Одним словом, уборная соединяет в себе все свойства храма медитации, и даже более того. Это в полном смысле слова кабинет задумчивости, где осознается конечность человека и где он неосознанно предугадывает возможность бесконечности. Потому место это просто-таки предназначено для ларария. А ежели вы отвергаете мои аргументы, то это означает, что вы всего лишь сборище малохольных невежд.
— Ну, тебе-то на конкурсе малохольных явно присудили бы первое место, — невозмутимо бросила Радка.
А Радомир лишь заметил:
— После такого пылкого похвального слова затворничеству и умерщвлению плоти ты вполне созрел, чтобы снова отправиться на отсидку в тюрьму, а то даже и в психушку на небольшой срок.
Остальные уже клевали носом, а Б. Б. Б. вообще заснула над рюмкой; время от времени она всхрапывала, и звуки эти куда больше смахивали на кряканье утки, чем на мелодичный посвист иволги.

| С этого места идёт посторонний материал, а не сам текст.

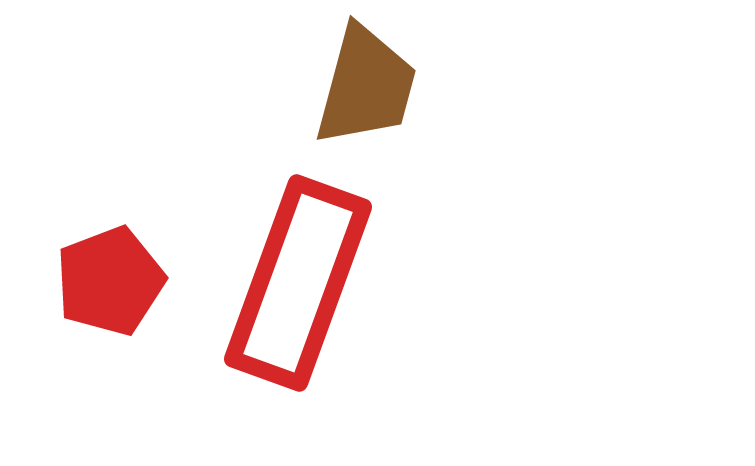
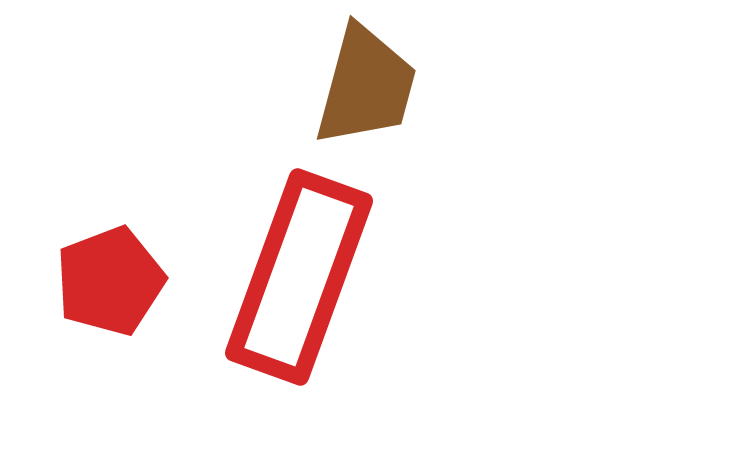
red rectangle: moved 1 px right, 6 px up
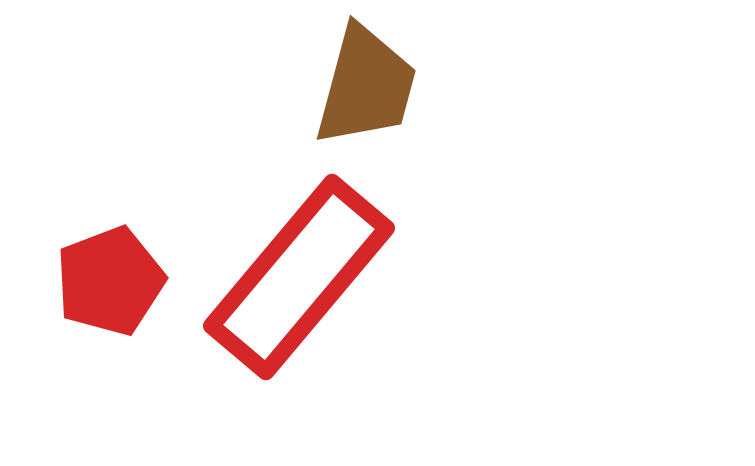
red rectangle: rotated 20 degrees clockwise
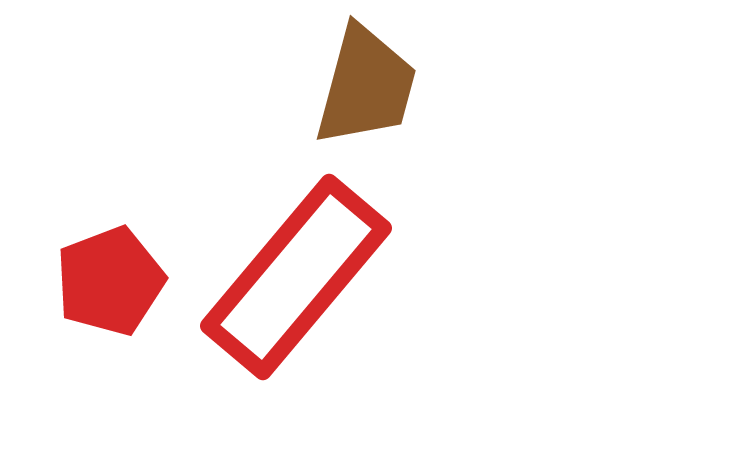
red rectangle: moved 3 px left
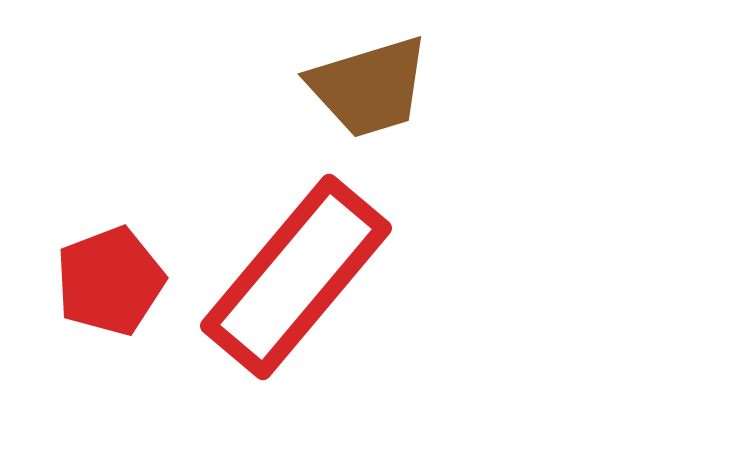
brown trapezoid: moved 3 px right, 1 px down; rotated 58 degrees clockwise
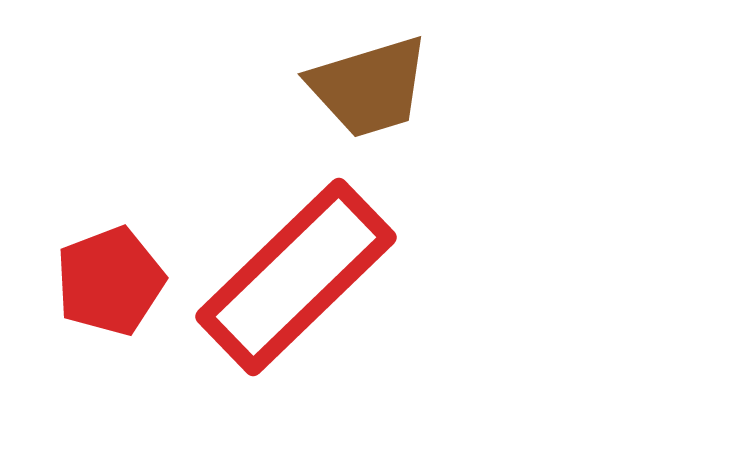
red rectangle: rotated 6 degrees clockwise
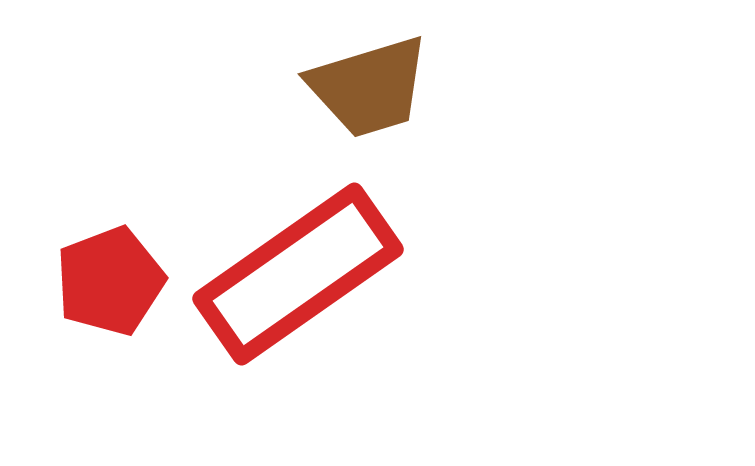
red rectangle: moved 2 px right, 3 px up; rotated 9 degrees clockwise
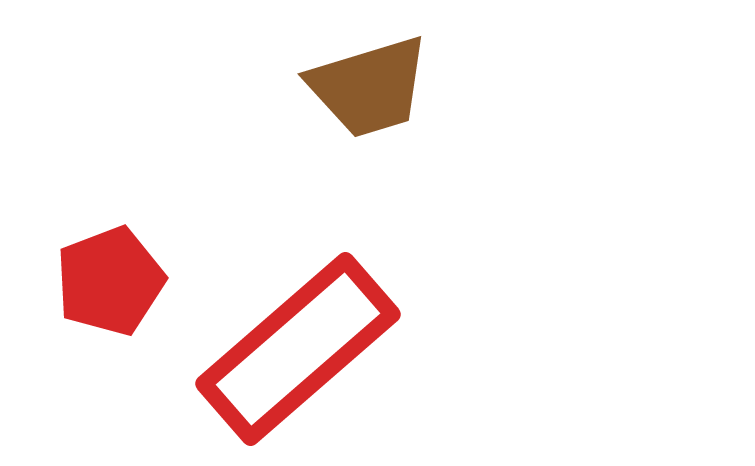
red rectangle: moved 75 px down; rotated 6 degrees counterclockwise
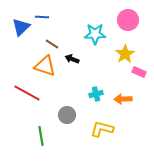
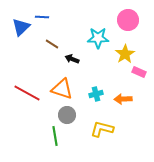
cyan star: moved 3 px right, 4 px down
orange triangle: moved 17 px right, 23 px down
green line: moved 14 px right
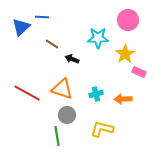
green line: moved 2 px right
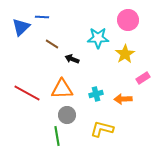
pink rectangle: moved 4 px right, 6 px down; rotated 56 degrees counterclockwise
orange triangle: rotated 20 degrees counterclockwise
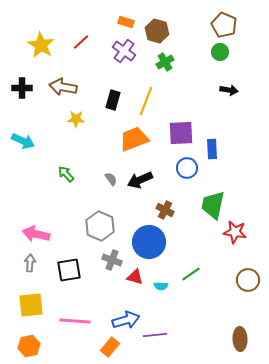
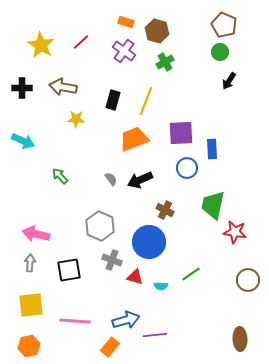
black arrow at (229, 90): moved 9 px up; rotated 114 degrees clockwise
green arrow at (66, 174): moved 6 px left, 2 px down
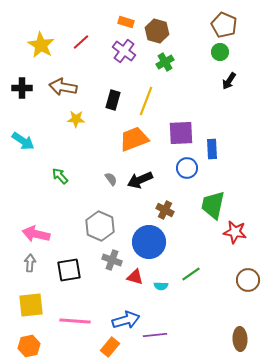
cyan arrow at (23, 141): rotated 10 degrees clockwise
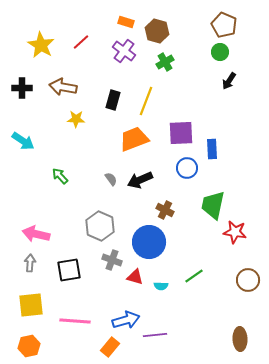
green line at (191, 274): moved 3 px right, 2 px down
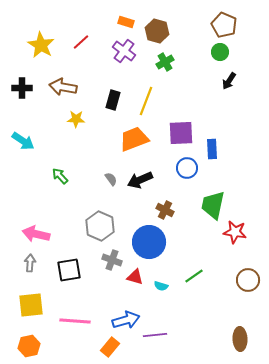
cyan semicircle at (161, 286): rotated 16 degrees clockwise
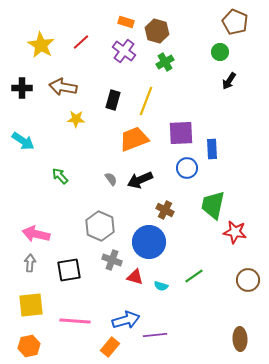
brown pentagon at (224, 25): moved 11 px right, 3 px up
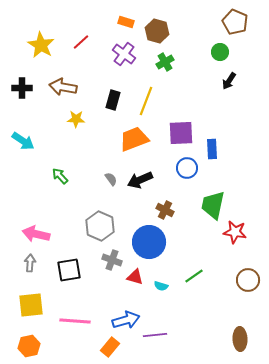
purple cross at (124, 51): moved 3 px down
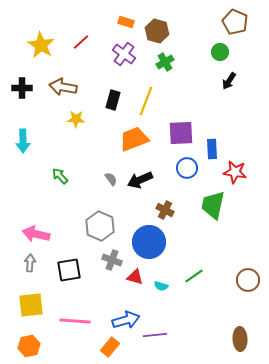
cyan arrow at (23, 141): rotated 55 degrees clockwise
red star at (235, 232): moved 60 px up
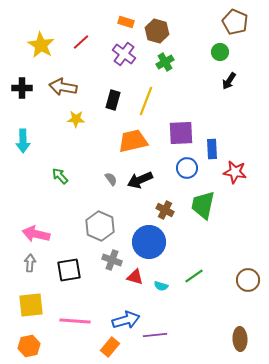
orange trapezoid at (134, 139): moved 1 px left, 2 px down; rotated 8 degrees clockwise
green trapezoid at (213, 205): moved 10 px left
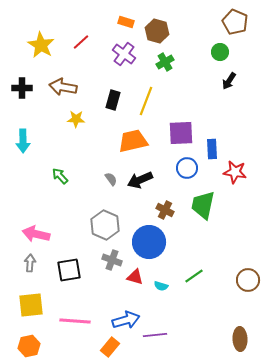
gray hexagon at (100, 226): moved 5 px right, 1 px up
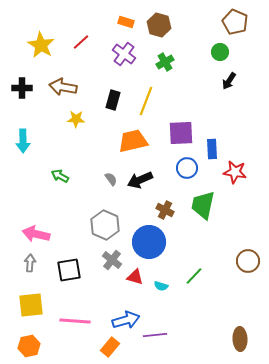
brown hexagon at (157, 31): moved 2 px right, 6 px up
green arrow at (60, 176): rotated 18 degrees counterclockwise
gray cross at (112, 260): rotated 18 degrees clockwise
green line at (194, 276): rotated 12 degrees counterclockwise
brown circle at (248, 280): moved 19 px up
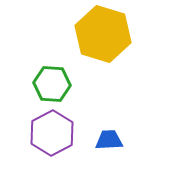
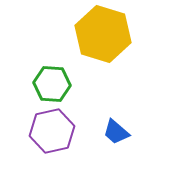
purple hexagon: moved 2 px up; rotated 15 degrees clockwise
blue trapezoid: moved 7 px right, 8 px up; rotated 136 degrees counterclockwise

Однако, несмотря ни на что, они все-таки решили, прежде чем подняться из-за стола, покончить с проблемой, куда поместить ларарий, и под воздействием пива, вина и усталости сошлись на том, что пожаловали Прокопу, который забил их словами, хотя отнюдь не убедил, титул Верховного хранителя лар.
Вот так на один вечер Прокоп был удостоен титула Верховного хранителя лар, подобно тем шутам, которых в день карнавала облекают в королевские одеяния. Тем не менее в кажущейся ироничности было зерно серьезности, и за метаскатологическими речами Прокопа скрывался долгий опыт.
Действительно, Прокоп уже издавна использовал сортир как место уединения и читальню. Эту свою привычку он передал Ольбраму, который глотал там комиксы и свои любимые книжки.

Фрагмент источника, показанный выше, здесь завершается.